Arts & Events

Rachel Podger & Kristian Bezuidenhout in an All-Bach Program

By James Roy MacBean
Friday June 24, 2016 - 11:09:00 AM

After performing separately on Thursday, June 9, as part of the Berkeley Festival & Exhibition, produced by the San Francisco Early Music Society, violinist Rachel Podger and keyboard artist Kristian Bezuidenhout teamed up on Saturday, June 11, for an all-Bach program. This time Bezuidenhout played harpsichord, and, as always, Podger played her 1739 Pezzolini baroque violin. Together, these two artists performed works by Johann Sebastian Bach, especially his Sonatas for Violin and Harpsichord. 

The program began with Bach’s Sonata for Violin and Continuo No. 1, in B minor, BWV 1014. This work opens with a slow movement, and Rachel Podger provided a dreamy account of this movement’s violin melodies. The second movement was fast, and the third was again a slow movement, this time with yearning, sighing passages from Podger’s violin. The final movement was very fast, brought off with great technical brilliance by both soloists.  

Next came Rachel Podger performing the second of Bach’s set of six Sonatas and Partitas for Solo Violin, this one in the key of A minor, BWV 1003. After a first slow movement, Podger launched into a fast movement requiring nimble passagework. Amid the dissonances of this music, a sudden, loud yowling was heard from the balcony, where a gentleman experienced an epileptic seizure. This was so unnerving that Rachel Podger stopped playing, obviously concerned about the individual’s health. However, according to the concert’s organizers, the gentleman quickly recovered and was completely lucid, reassuring doctors he was okay. (Strangely enough, this was the second time in two months such a seizure occurred, also in one of Bach’s Solo Violin pieces. In April, while Gil Shaham was playing in Zellerbach Hall, someone began yowling. However, that episode was very brief and not very loud, and in the vast recesses of Zellerbach Hall, it’s quite possible Gil Shaham never heard the yowling. In any case, Shaham, unlike Rachel Podger, did not stop playing.)  

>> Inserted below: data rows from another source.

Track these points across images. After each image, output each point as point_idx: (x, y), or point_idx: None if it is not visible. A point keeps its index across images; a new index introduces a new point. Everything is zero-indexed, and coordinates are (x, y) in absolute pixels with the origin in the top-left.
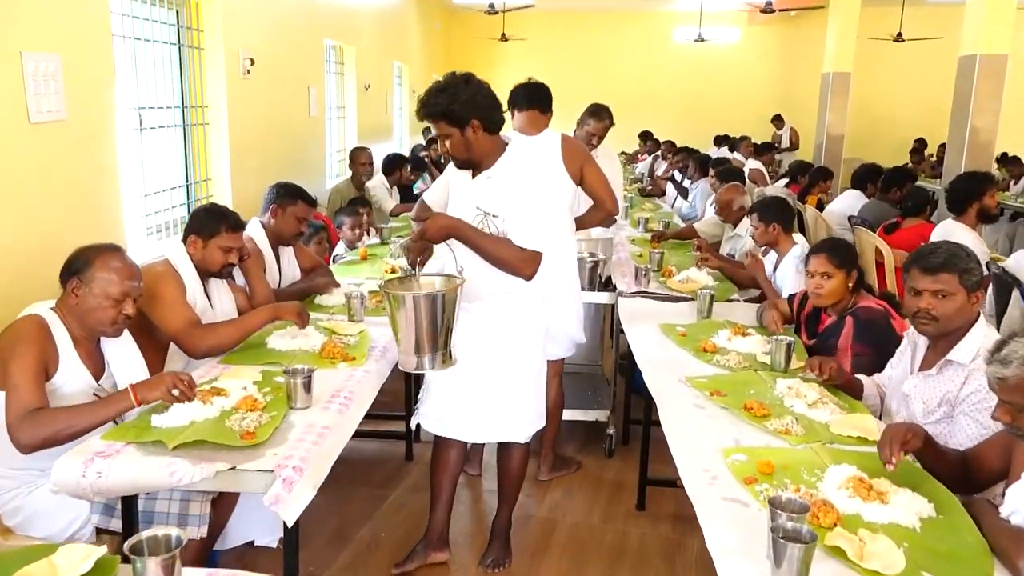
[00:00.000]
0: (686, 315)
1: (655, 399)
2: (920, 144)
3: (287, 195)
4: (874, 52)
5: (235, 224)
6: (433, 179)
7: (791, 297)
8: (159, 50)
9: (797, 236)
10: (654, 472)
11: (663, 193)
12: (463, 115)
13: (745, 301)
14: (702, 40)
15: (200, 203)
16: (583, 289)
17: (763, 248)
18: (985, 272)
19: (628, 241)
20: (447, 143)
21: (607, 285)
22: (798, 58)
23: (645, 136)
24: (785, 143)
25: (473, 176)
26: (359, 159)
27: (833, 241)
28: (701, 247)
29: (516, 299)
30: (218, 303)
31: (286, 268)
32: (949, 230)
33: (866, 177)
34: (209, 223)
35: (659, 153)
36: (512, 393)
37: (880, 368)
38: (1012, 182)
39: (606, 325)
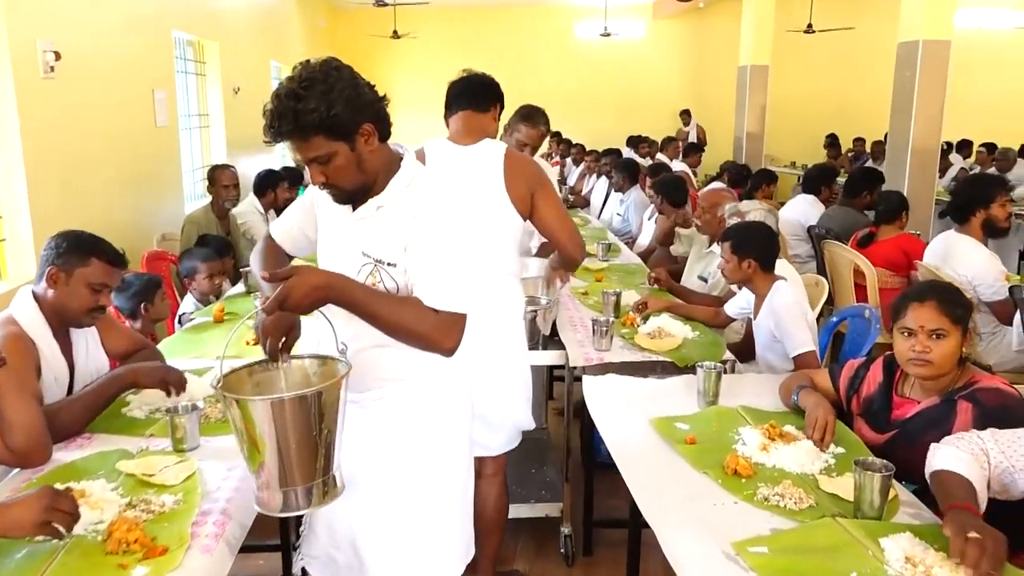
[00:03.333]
0: (679, 396)
1: None
2: (833, 139)
3: (72, 251)
4: (784, 45)
5: None
6: None
7: (836, 369)
8: None
9: (783, 266)
10: None
11: (586, 203)
12: (351, 119)
13: (734, 356)
14: (608, 35)
15: None
16: None
17: (735, 284)
18: (1005, 296)
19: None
20: (329, 168)
21: (552, 335)
22: (708, 52)
23: (556, 138)
24: (693, 140)
25: (354, 208)
26: (220, 180)
27: (940, 284)
28: (659, 279)
29: (428, 383)
30: None
31: (83, 362)
32: (952, 244)
33: (819, 180)
34: None
35: (571, 157)
36: (430, 517)
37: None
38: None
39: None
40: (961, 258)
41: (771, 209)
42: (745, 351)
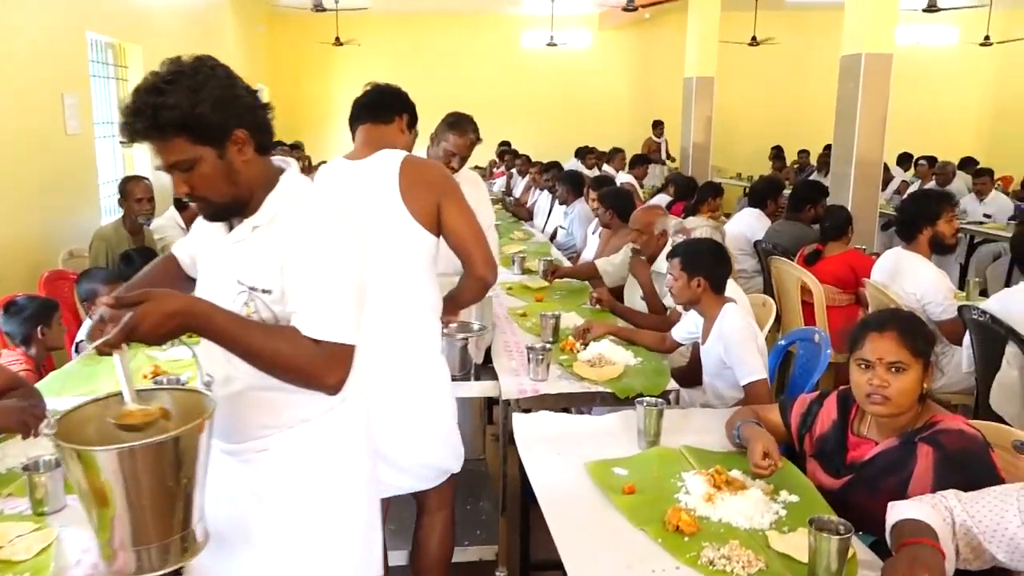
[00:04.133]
0: (617, 435)
1: None
2: (778, 151)
3: None
4: (729, 57)
5: None
6: None
7: (787, 403)
8: None
9: (731, 287)
10: None
11: (530, 216)
12: (220, 123)
13: (679, 382)
14: (555, 44)
15: None
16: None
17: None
18: (954, 315)
19: (503, 290)
20: (193, 177)
21: (487, 362)
22: (655, 63)
23: (503, 148)
24: (664, 153)
25: (230, 229)
26: (133, 193)
27: (901, 313)
28: (601, 300)
29: (321, 431)
30: None
31: None
32: (900, 262)
33: (765, 193)
34: None
35: (516, 168)
36: None
37: None
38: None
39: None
40: (910, 276)
41: (717, 226)
42: (690, 376)
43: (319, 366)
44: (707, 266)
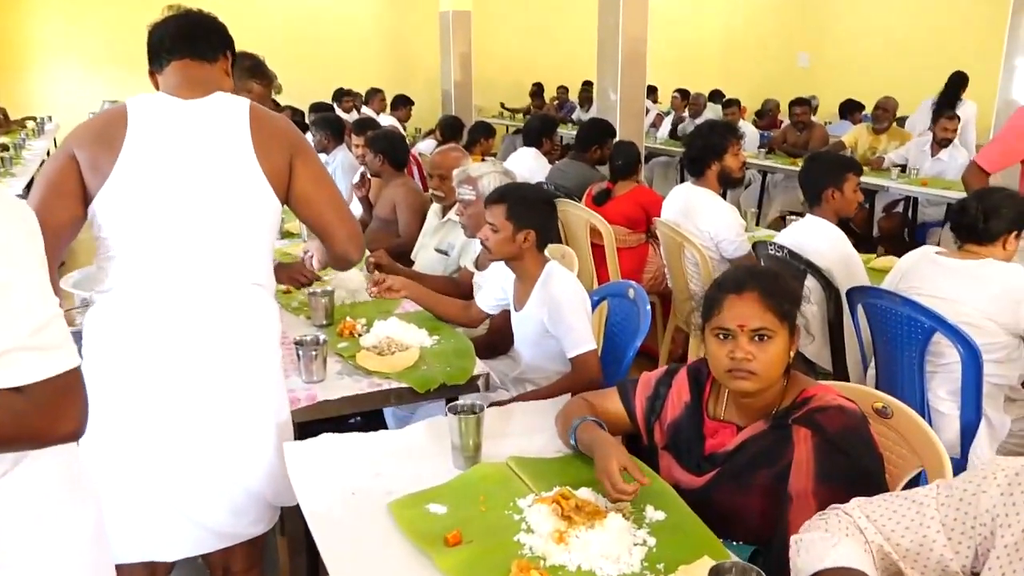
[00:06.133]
0: (426, 450)
1: None
2: (538, 87)
3: None
4: None
5: None
6: None
7: (628, 387)
8: None
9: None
10: None
11: None
12: None
13: (481, 358)
14: None
15: None
16: None
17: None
18: (748, 251)
19: None
20: None
21: None
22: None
23: None
24: None
25: None
26: None
27: (759, 270)
28: (380, 264)
29: (22, 485)
30: None
31: None
32: (691, 198)
33: (541, 132)
34: None
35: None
36: None
37: None
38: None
39: None
40: (702, 213)
41: (508, 171)
42: (491, 347)
43: (42, 420)
44: (539, 218)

Once Rachel Podger was reassured by concert organizers that the individual in question was okay, she re-started the second movement from the top. Throughout this demanding work, Podger’s low and mid-range were plangent, and her top range was bright and clear-toned. Playing on a period violin with gut strings may not offer as loud a sound as a modern instrument, but for richness of tones throughout the different registers period instruments are superb. In any case, Podger’s playing was technically brilliant as always. Following this work came Bach’s Sonata for Violin and Harpsichord No. 3 in E Major, BWV 1016. This piece is in four movements – slow, fast, slow, fast – and featured a very mellow third movement and a fourth that offered great repartee between Podger on violin and Bezuidenhout on harpsichord.  

The second half of the program began with Bach’s Sonata for Violin and Harpsichord No. 2 in A Major, BWV 1015. This work was dispatched with aplomb. Next Kristian Bezuidenhout took the stage to perform Bach’s Toccata for Solo Harpsichord in D minor, BWV 913. Here Bezuidenhout had ample scope to demonstrate his technical virtuosity and interpretive skill. Likewise, in this concert’s final work, Bach’s Sonata for Violin and Harpsichord No. 6 in G Major, BWV 1019, Bezuidenhout had a long solo in the second movement that also allowed him to show off his chops. Throughout this final work, Rachel Podger and Kristian Bezuidenhout teamed up beautifully to complement one another in an outstanding display of Baroque concertizing.